> TAREFAS
A. Passe para o inglês esta frase do texto sobre a ditadura militar: "Quando a nossa redação foi invadida por tropas anti-revolucionárias, mantivemo-nos firmes em nossa posição."
B. Dê sequência ao texto sobre a ditadura militar a partir do ponto em que ele termina, escrevendo um parágrafo em português.

> TRECHO ESCOLHIDO
◇ ◇ ◇ ◇ ◇

Pin it

sexta-feira, 29 de maio de 2015

“DITADURA MILITAR” OU “DITADURA CIVIL-MILITAR”? Mais que uma questão terminológica, a urgência do debate.

“DITADURA MILITAR” OU “DITADURA CIVIL-MILITAR”? Mais que uma questão terminológica, a urgência do debate.




Porque os civis nos chamavam de covardes. Eu fui chamado de covardes várias vezes. Fardado. Gente desconhecida na rua da Praia, que é a rua do Ouvidor em Porto Alegre. “Vocês são uns covardes. O que é que estão esperando?” Cansei de ouvir. “Estão esperando que o Stalin venha sentar aqui em Brasília”. Era nesse tom. “Quer dizer, nós fomos atrás do povo.”
(General Carlos Alberto da Fontoura. Depoimento de 1993 sobre o apoio dos civis ao golpe de 64).

Participamos da Revolução de 1964, identificados com os anseios nacionais de preservação das lnstituições democráticas, ameaçadas pela radicalização ideológica, greves, desordem social e corrupção generalizada. Quando a nossa redação foi invadida por tropas anti-revolucionárias, mantivemo-nos firmes em nossa posição. Prosseguimos apoiando o movimento vitorioso desde os primeiros momentos de correção de rumos até o atual processo de abertura, que se deverá consolidar com a posse do novo presidente. 
(Roberto Marinho. Editorial do Jornal O Globo, 1984).

◇ ◇ ◇ ◇ ◇

> DADOS BRUTOS
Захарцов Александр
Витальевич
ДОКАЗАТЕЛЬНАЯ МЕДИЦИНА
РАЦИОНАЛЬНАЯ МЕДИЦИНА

◇ ◇ ◇ ◇ ◇

> RESPOSTAS
A. When our newsroom was invaded by anti-revolutionary troops, we stood firm in our position.

B.
Estava pensando cá com meus botões, na década de 70, era filha de pobre e consegui cursar um cursinho de pré-vestibular caríssimo e fazer 4 anos de faculdade numa universidade particular, por ter ficado como excedente no curso de Medicina da UFRJ. Como não quis prestar vestibular no ano seguinte, resolvi fazer Biologia na FTESM. O que hoje não me arrependo 1 minuto. Isso foi na ditadura militar. Paguei todas as mensalidades no dia certo, sem ter entrado em nenhum plano do governo. Ao levar meu diploma na mão, não devia um centavo. Hoje no "governo socialista", o pobre não consegue nem pagar o cursinho de pré-vestibular... As faculdades particulares "cheias de alunos"... que abandonam o curso no meio do caminho por falta de recurso para pagar seus créditos.
(Leila de Souza Bastos. Bióloga e professora. 2013).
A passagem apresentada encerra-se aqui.